The complexity of proteolysis of iron oxide-associated proteins was further emphasized by the experiments performed in the presence of coadsorbed oxalate. Oxalate is an important plant root and microbial exudate, especially in the rhizosphere soil where concentrations can exceed 0.5 mmol kg–1 soil.[59] The strong adsorption of oxalate to mineral surfaces implies that oxalate potentially can have a significant impact on the proteolysis of mineral-associated proteins and thus on the bioavailability of N. However, we only observed minor effects of coadsorbed oxalate on proteolysis of iron oxide-associated BSA (Supporting Information Figure S19), despite the fact that oxalate readily adsorbed onto the iron oxide-associated BSA causing detectable protease concentrations in the aqueous phase after the proteolytic reaction (Supporting Information Table S1 and Figure S20). This difference between oxalate and phosphate was attributed to the inhibitory effect of oxalate on BSA proteolysis in solution (Supporting Information Figure S21). Thus, we ascribe the minor effect of coadsorbed oxalate on the proteolysis of iron oxide-associated BSA to a balance between an inhibition similar to what is observed in solution and a promoting effect similar to that of phosphate. We did not explore the details of the inhibition mechanism, but previous studies have suggested two general inhibitory effects of oxalate or oxalic either via chelation of metal enzyme cofactors or via interactions with cationic moieties at the active site of the enzyme.[60,61] Moreover, aspartic protease activity has been shown to be insensitive to strong metal chelators, for example, EDTA,[62] suggesting that the inhibitory effect we observed was caused by interactions between the active site of the protease and oxalate.

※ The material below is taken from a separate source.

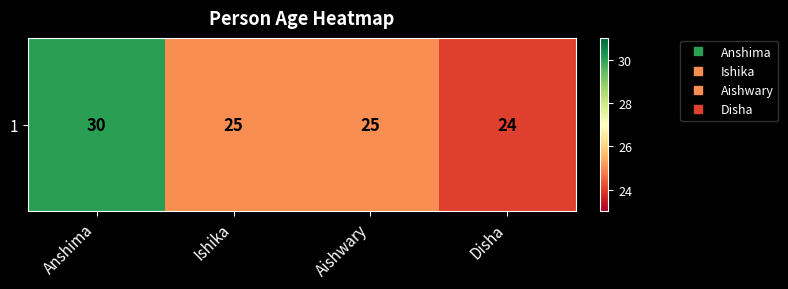

Is it true that the value at Anshima is 30?

True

Environmental Implications

Aspartic peptidases make a large contribution to the total proteolytic activity in most soils, and they are common among the extracellular peptidases expressed by soil fungi,[63] including ectomycorrhizal plant root symbionts that dominate the boreal system.[64] Given the results of the present study, plants in these boreal soils should have the potential to utilize also proteins immobilized by minerals as a source of N. Thus, adsorption to soil mineral surfaces is not an off-switch for enzymatic protein decomposition and subsequent N acquisition. As shown in our study, the initial rate of proteolysis of iron oxide-associated BSA can be similar to proteolysis of BSA in solution, but the rate is strongly regulated by the environmental conditions and, compared to BSA in solution, rates of prolonged hydrolysis of iron-oxide associated BSA are much slower. Moreover, the very slow rates close to the steady state, observed after 24 h (Figure ), suggest that a fraction of iron-oxide associated BSA is not susceptible to proteolysis. The observation of both comparatively fast and very slow proteolysis points to a large variability in bioavailability of mineral-associated proteins in the environment. The promotion of proteolysis by coadsorption of other molecules, exemplified by the phosphate results, suggests that microbes can actively facilitate this process by the concomitant secretion of surface-reactive secondary metabolites[65] and extracellular proteases. Such synergistic processes need to be studied together with the roles of other components of dissolved organic matter (e.g., lignin-like molecules and carbohydrates) in order to further unravel the molecular mechanisms behind N acquisition from mineral-associated proteins.